Entrevista a Fernanda de Almeida Pinheiro, Bastonária da Ordem dos Advogados
Ferramentas digitais melhoram a advocacia
“As ferramentas digitais nunca conseguirão substituir o trabalho do advogado, mas certamente será melhor advogado aquele que conseguir tirar melhor partido das mesmas” - afirma Fernanda de Almeida Pinheiro. Relativamente à alteração à Lei das Associações Públicas Profissionais e à alteração ao Estatuto da Ordem dos advogados, a Bastonária da Ordem dos Advogados recomenda ao poder executivo e legislativo “que estude e reflita bem nas reformas que quer fazer, antes de se precipitar a realizá-las”.
Vida Económica - Quais são as principais prioridades do seu mandato como Bastonária da Ordem dos Advogados?

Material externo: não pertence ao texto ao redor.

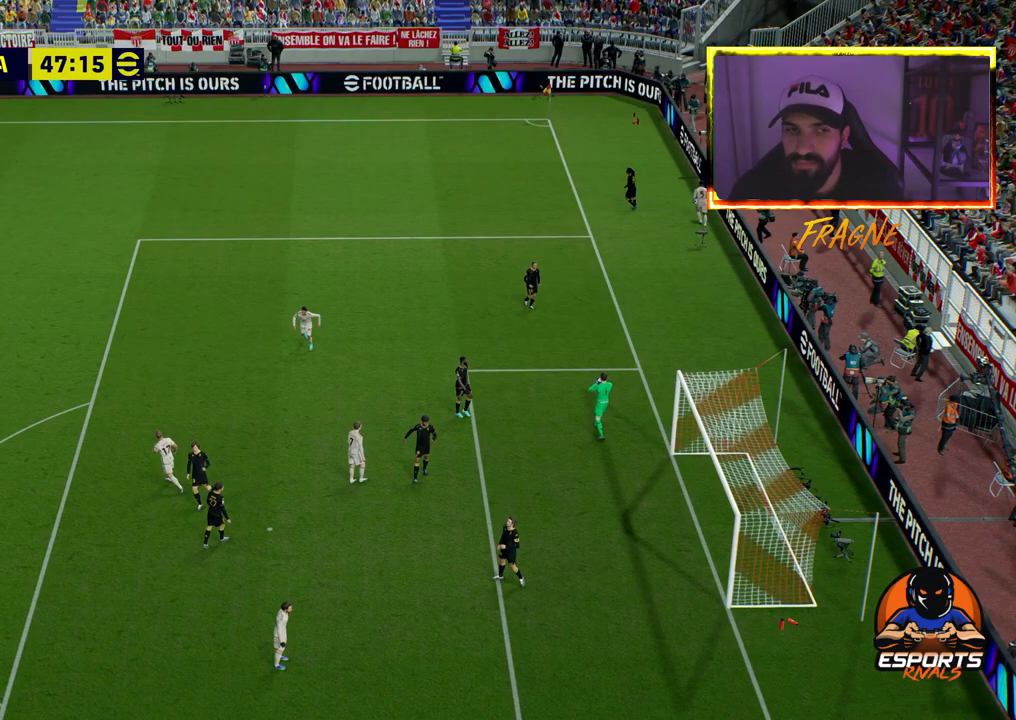
{"buttons": [], "right_stick": "center", "events": []}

Fernanda de Almeida Pinheiro - A nossa principal intenção sempre foi cumprir integralmente as 40 medidas do nosso programa, uma vez que todas elas são prioritárias para nós. Dessas medidas, as mais emblemáticas talvez sejam a luta pela consagração de direitos sociais para a advocacia, exigindo para a classe direitos previdenciais iguais aos previstos no regime geral da Segurança Social; a revisão da tabela de honorários do Sistema de Acesso ao Direito e aos Tribunais; e a recuperação da importância e visibilidade da Ordem dos Advogados, quer no espaço público quer ao nível da política legislativa no âmbito das matérias que lhe dizem respeito.

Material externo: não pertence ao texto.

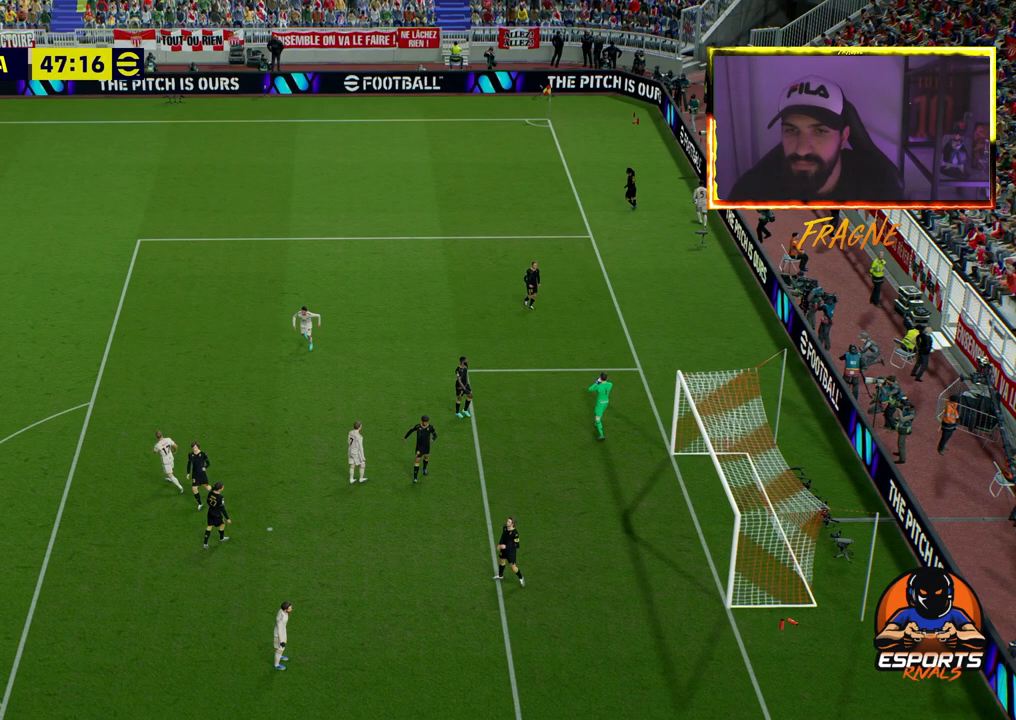
{"buttons": [], "right_stick": "center", "events": []}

VE - De que forma a Ordem dos Advogados tem lidado com os desafios éticos e deontológicos no exercício da profissão?
FAP - A Ordem dos Advogados continua a cumprir (como sempre cumpriu) a sua atribuição de zelar pela função social, dignidade e prestígio da profissão, promovendo a formação inicial e permanente dos advogados e o respeito pelos valores e princípios deontológicos. E fá-lo não só através da atuação disciplinar isenta e rigorosa dos seus órgãos jurisdicionais, como atua igualmente na prevenção, com a realização de ações de formação. A título de exemplo, o Conselho Geral promoveu uma excelente ação de formação sobre Branqueamento de Capitais, que percorreu o país todo e que permitiu à advocacia atualizar-se sobre esta matéria, para melhor servir os/as cidadãos/ãs e as empresas, mas também para melhor cumprir as suas obrigações.

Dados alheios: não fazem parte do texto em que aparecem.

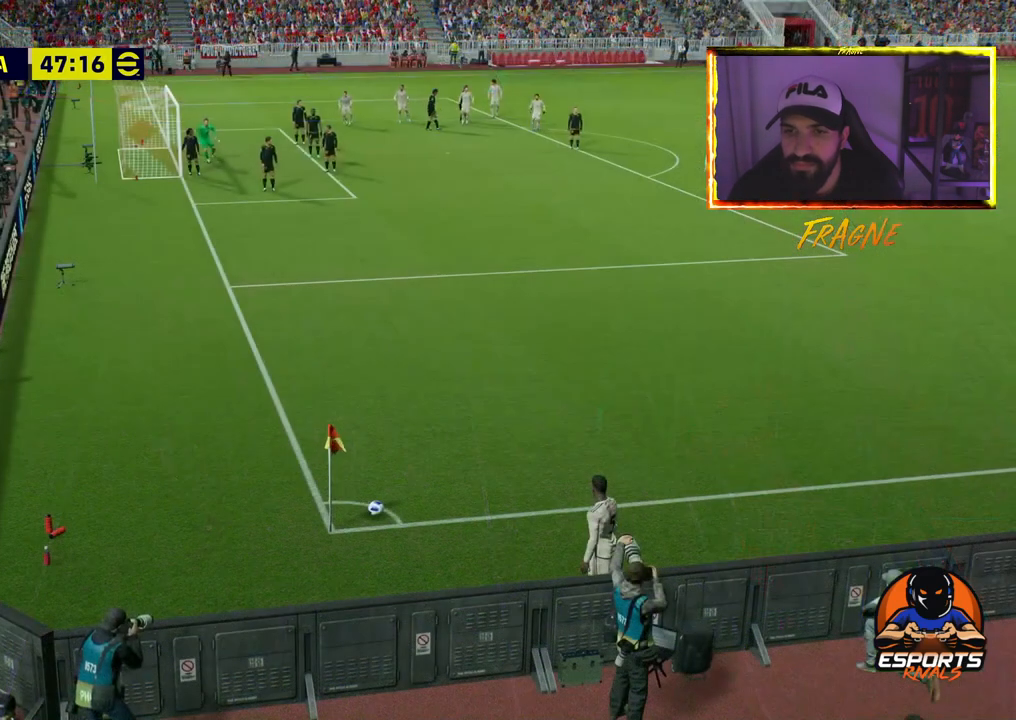
{"buttons": [], "right_stick": "center", "events": []}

VE - Como vê a atual relação entre o poder judicial e a advocacia, e que medidas considera essenciais para fortalecer essa relação?
FAP – As relações entre a advocacia, as magistraturas e os funcionários judiciais são excelentes. No próximo dia 25 e 26 de outubro vamos, inclusive, promover uma conferência conjunta sobre o papel dos intervenientes no processo penal. Existe uma excelente relação com o Conselho Superior da Magistratura e com os tribunais superiores, de mútuo respeito e cooperação. Cada um exerce funções diferentes no sistema judicial, mas todos estão unidos por um objetivo superior comum, que é a correta administração da justiça, e a defesa dos direitos, liberdades e garantias dos/as cidadãos/ãs.
VE - Que papel a Ordem dos Advogados tem desempenhado na promoção do acesso à justiça em Portugal, especialmente para as populações mais vulneráveis?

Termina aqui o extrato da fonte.